To be fair to myself, the rest of the equipment hadn’t exactly been working as intended, and I’d had problems from the get-go. Things were quiet and stuff that should have been watched wasn’t, but it’s hard to not feel a bit like an uncaring goon when the people who weren’t even there for the arrest seem significantly more shaken up than I am.

It’s remarkable to me because, I think, this is not simply because of respiratory or because of the sheer amount of times I’ve been there when somebody’s died. I don’t think it’s that I’ve become desensitized or somehow heartless regarding the whole incident. Indeed, I was upset about it — I just did all my crying immediately afterwards and not in the debriefing. So it goes.

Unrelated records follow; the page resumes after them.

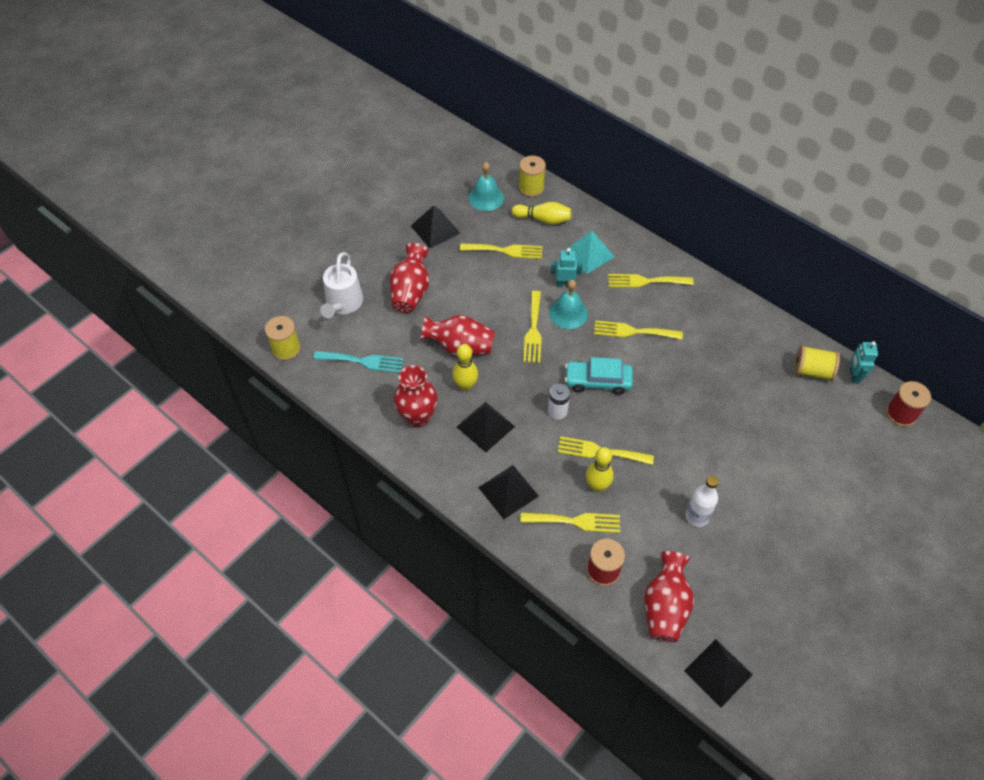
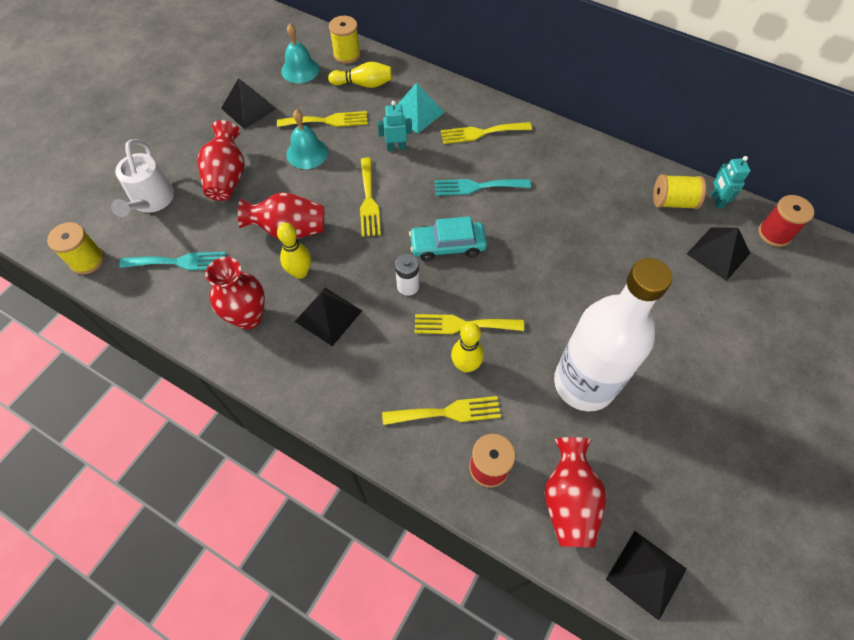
camera: 10 degrees left, 5 degrees up
(508, 491) = (364, 389): black pyramid -> black pyramid (718, 253)
(568, 313) = (404, 177): turquoise bell -> turquoise bell (307, 153)
(633, 331) = (477, 186): yellow fork -> turquoise fork
(697, 517) = (584, 383): white bottle -> white bottle, size x2.24

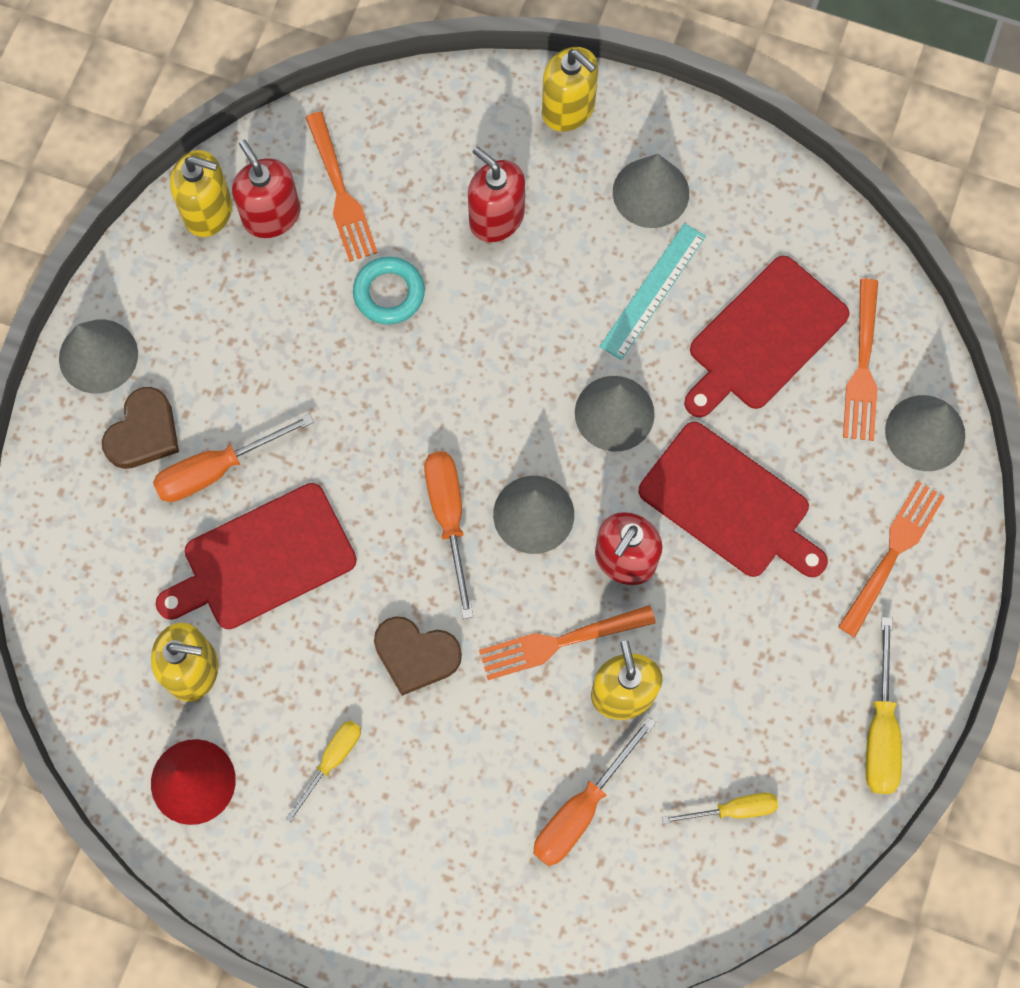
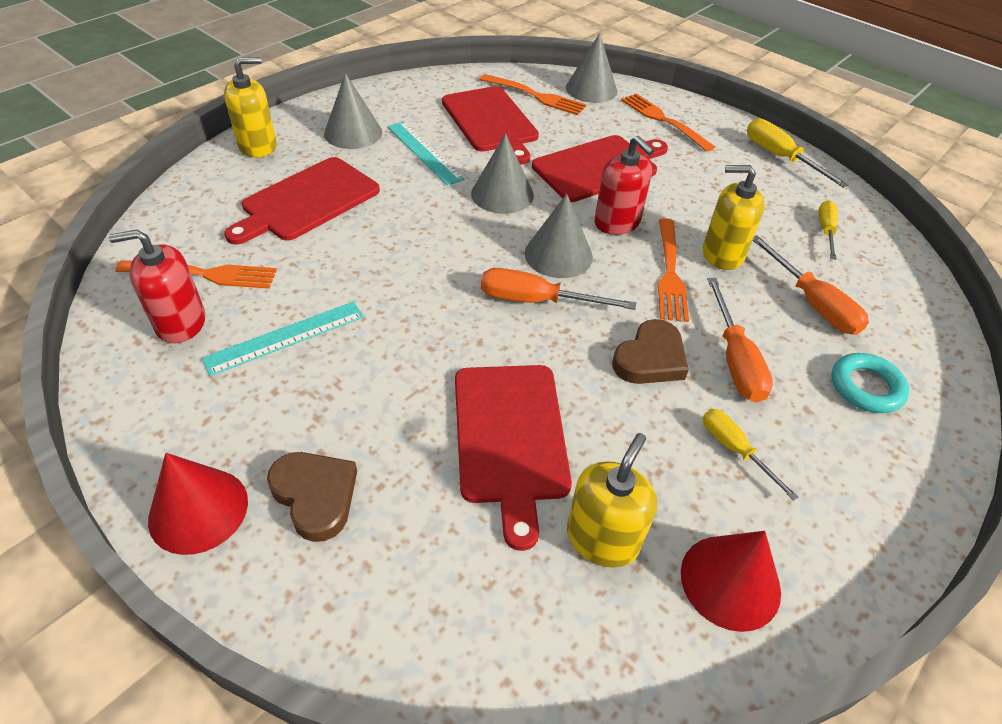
camera: 70 degrees left, 25 degrees down
(98, 356) = (198, 510): grey cone -> red cone
(208, 211) = (132, 365): yellow soap dispenser -> none
(217, 469) = (396, 444): orange screwdriver -> orange screwdriver (735, 360)
(294, 313) = (285, 337): none -> turquoise ruler
(389, 293) = (317, 274): turquoise ring -> turquoise ring (866, 387)
(496, 218) = (307, 201): red soap dispenser -> red cutting board
(880, 729) = (780, 157): yellow screwdriver -> yellow screwdriver turned 150 degrees counterclockwise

I think, however, that last paragraph is a bit reflective of how RTs are. We have the face we show to the rest of the team, and then there’s the things we say, the stuff we complain about, the opinions we share, the discussions of what bother us, the planning what to do next, that we all do behind the closed door of the respiratory department. The reason I never cry at organized debriefings, the ones headed by a social worker or someone with training for crying people, is because in order to keep doing what I do, I have to do it every day, by myself, behind a closed door. More often than not, I do it with other RTs. Sometimes, like the particular instance that struck me this time, I end up doing it at 2am with other health professionals, like the nurse who gave me a hug before I cleaned my vent and went home to bed.

I think it’s healthier that way; that I know how to debrief so that I can sleep, that I do it automatically and without needing hand-holding or prompting. I think it’s what means I can do my job without having a nervous breakdown.

Long ago I used to worry that not crying about these things meant I was getting callous and gritty, jaded and bitter, all those things that they usually say about surgeons and cops. I don’t worry about those things anymore: I think I have a better understanding of grief and attachment as a result of having done it more times than I can count. I can survive without losing compassion. Maybe some would call it tough, but I hate that word for this. It’s not some kind of machismo bullshit need to appear all stiff-upper-lippy. It’s just self-preservation. I can sleep without waking up screaming, I can go to work the next morning, and I can still have fun at work. I still love my job. No matter how shitty it gets, I plan to. For a long, long time.